ABOUT THE ARTIST: Sarah Rose Sharp is a Detroit-based writer, activist, photographer, and multimedia artist. She writes about art and culture for Art in America, Hyperallergic, Flash Art, Sculpture Magazine, ArtSlant, and others. Sarah was named a 2015 Kresge Literary Arts Fellow for Art Criticism and is a 2018 recipient of the Rabkin Foundation Prize. She is a guest lecturer at several universities in Southeast Michigan and served as a mentor in the NYFA Immigrant Artist Mentorship Program in 2018. Sharp has served as guest curator and juror for institutions including Penn State University (State College, PA) and the Scarab Club (Detroit, MI). She has shown her own work in New York, Seattle, Columbus & Toledo, OH, Covington, KY, and Detroit—including at the Detroit Institute of Arts—with solo shows at Simone De Sousa Gallery and Public Pool.

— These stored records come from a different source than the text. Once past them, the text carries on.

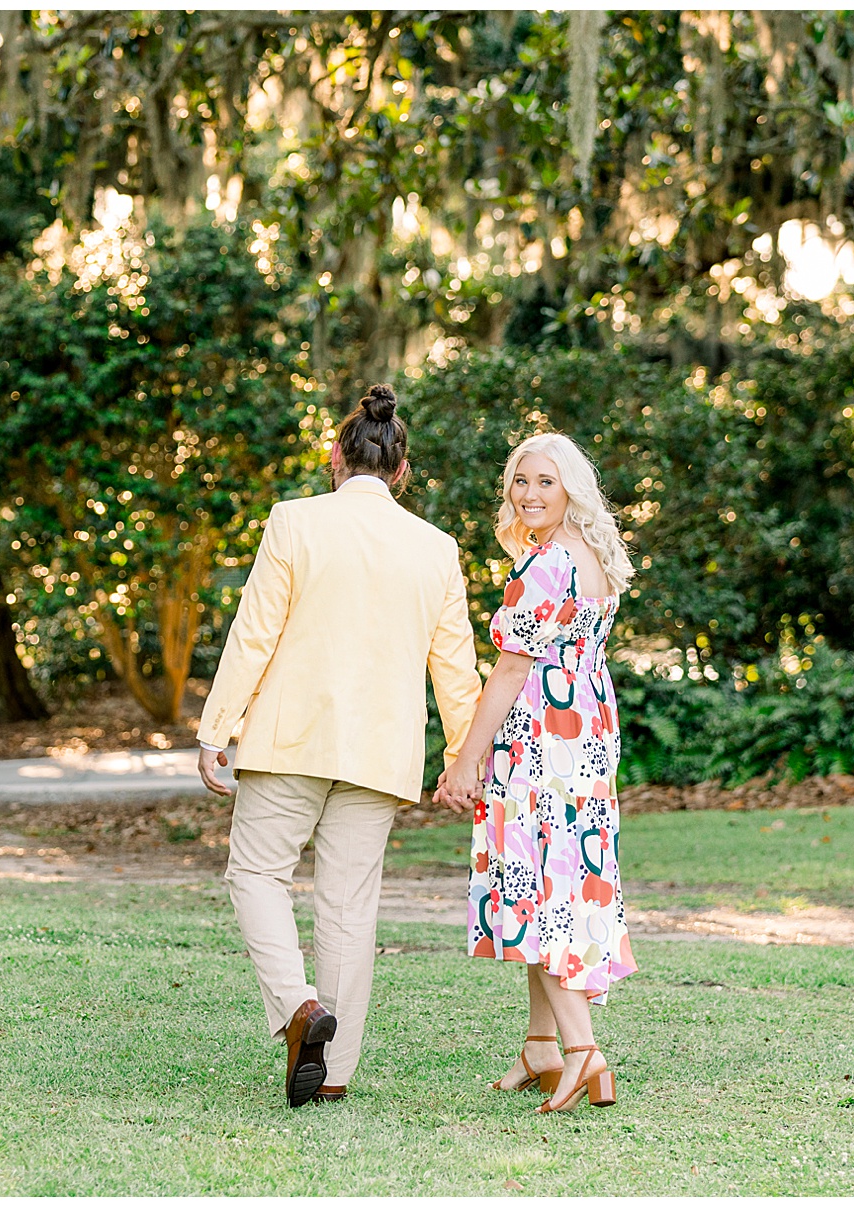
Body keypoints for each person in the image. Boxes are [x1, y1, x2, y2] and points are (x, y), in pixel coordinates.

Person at [196, 383, 480, 1108]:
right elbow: (455, 668)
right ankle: (338, 1067)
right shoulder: (437, 548)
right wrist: (463, 756)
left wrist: (216, 725)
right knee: (350, 906)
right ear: (402, 469)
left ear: (335, 456)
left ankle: (298, 1004)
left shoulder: (294, 522)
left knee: (257, 873)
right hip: (381, 752)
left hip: (289, 739)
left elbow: (254, 631)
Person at [434, 431, 637, 1114]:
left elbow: (513, 668)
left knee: (541, 887)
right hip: (584, 734)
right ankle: (541, 1044)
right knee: (558, 876)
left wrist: (465, 757)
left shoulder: (549, 564)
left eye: (545, 481)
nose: (528, 494)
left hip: (542, 740)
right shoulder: (592, 556)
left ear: (571, 488)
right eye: (520, 481)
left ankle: (584, 1052)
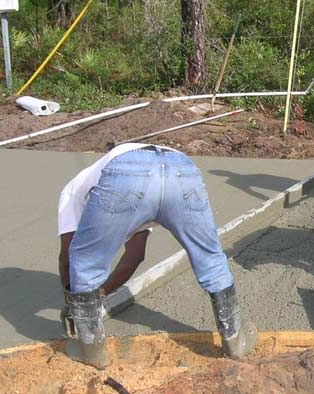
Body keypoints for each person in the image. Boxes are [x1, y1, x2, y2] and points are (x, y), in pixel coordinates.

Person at [58, 143, 257, 369]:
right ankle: (235, 341)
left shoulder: (71, 192)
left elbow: (68, 258)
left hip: (128, 174)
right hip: (182, 170)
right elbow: (135, 255)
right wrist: (101, 294)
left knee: (85, 263)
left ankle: (91, 350)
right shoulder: (106, 177)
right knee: (210, 258)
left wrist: (75, 301)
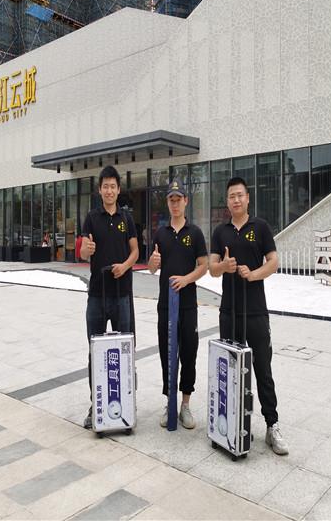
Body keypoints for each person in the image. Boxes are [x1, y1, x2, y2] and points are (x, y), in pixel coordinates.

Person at [209, 177, 289, 455]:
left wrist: (252, 274)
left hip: (256, 312)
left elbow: (274, 262)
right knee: (229, 370)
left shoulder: (260, 227)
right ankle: (231, 424)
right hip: (229, 312)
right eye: (231, 196)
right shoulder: (220, 232)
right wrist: (225, 266)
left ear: (248, 198)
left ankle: (272, 425)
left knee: (263, 370)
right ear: (227, 201)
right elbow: (212, 269)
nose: (236, 200)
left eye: (240, 195)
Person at [80, 165, 139, 429]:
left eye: (113, 186)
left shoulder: (127, 218)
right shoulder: (91, 218)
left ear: (118, 189)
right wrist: (88, 250)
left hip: (122, 294)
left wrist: (125, 266)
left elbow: (135, 252)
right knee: (95, 350)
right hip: (97, 295)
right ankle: (96, 404)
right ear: (100, 190)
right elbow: (82, 253)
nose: (109, 191)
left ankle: (127, 402)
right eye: (105, 186)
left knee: (125, 350)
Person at [148, 179, 208, 429]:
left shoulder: (195, 233)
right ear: (168, 203)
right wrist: (153, 263)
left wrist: (186, 280)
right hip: (165, 305)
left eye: (178, 199)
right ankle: (169, 402)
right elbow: (152, 268)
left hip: (187, 305)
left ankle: (185, 404)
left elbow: (204, 265)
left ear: (186, 201)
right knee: (167, 353)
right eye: (171, 200)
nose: (175, 204)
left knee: (188, 352)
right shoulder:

ABOUT THE EXHIBITION: Results or Roses: New and Assorted Works is a virtual exhibition by artist and writer Sarah Rose Sharp and part of the Institute for the Humanities’ Andrew W. Mellon Foundationfunded “High Stakes Art” initiative. The exhibition of new and collected fiber-based art incorporates salvaged and found bits of cultural and fiber art that, as she explains, “forms a discourse that is physical rather than textual.” We supported Sharp’s work on Results or Roses during the summer of 2020, but due to COVID-19 were forced to postpone the pop-up exhibition also scheduled for summer 2020. This fall we installed Results or Roses as a pop-up exhibition in the Osterman Common Room and also as a virtual exhibition.

This exhibition was supported by a grant from The Andrew W. Mellon Foundation.